Wednesday, December 4, 2013

Facing the Unexpected



                                                   


   I am writing today in pain and fatigue! I haven't written a blogpost in a month! In fact, I haven't been able to finish NaNoWriMo, darn you 50,000 words!  My absence hasn't just been in the blog world and silly novel competitions, but also in school! No, I didn't have a mental breakdown (although college can do that!) But similar to a mental breakdown, it was out of my control.

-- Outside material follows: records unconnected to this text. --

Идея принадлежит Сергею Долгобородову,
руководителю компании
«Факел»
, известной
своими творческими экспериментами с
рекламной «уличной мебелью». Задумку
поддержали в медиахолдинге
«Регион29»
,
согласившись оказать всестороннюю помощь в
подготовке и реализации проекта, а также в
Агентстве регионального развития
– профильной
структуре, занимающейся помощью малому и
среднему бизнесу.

    At the beginning of the month, I found myself having nurses pierce through my skin in search for that perfect vein, and afterwards seen by numerous doctors in their white coats trying to figure out what ailment had taken over me. All the while confined inside the white walls and with my deprived body depending on IV drips! Lol! I hope you liked my dramatic take on the situation, it makes up for missing NaNoWriMo!


    However, in all seriousnes, I was hospitalized for an entire month, which had never happened to me before(I think!). Anyway, first it was the flu, then it was pneumonia, next it was acute chest syndrome, and finally a vascular necrosis ( where the bones dissolve)  in my hips. It was treacherous for me, mostly because I hate hospitals, the particular one I went to was the worst of all, and I hate missing school! I mean they performed surgery on the patient rooming with me at three AM while I was trying to sleep!


  Anyway, being in the hospital all month meant I didn't have much control over much of  the things I planned, like finishing the semester for example. And like I've said before, you can't always control everything. Which was hard for me to grasp last month. But it's a new month now, I'm no longer in the hospital and I am ready to continue on with my life and finish my goals!  Besides there a people in the hospital who are there much longer, who practically live there, and I am blessed enough to have left that horrid place!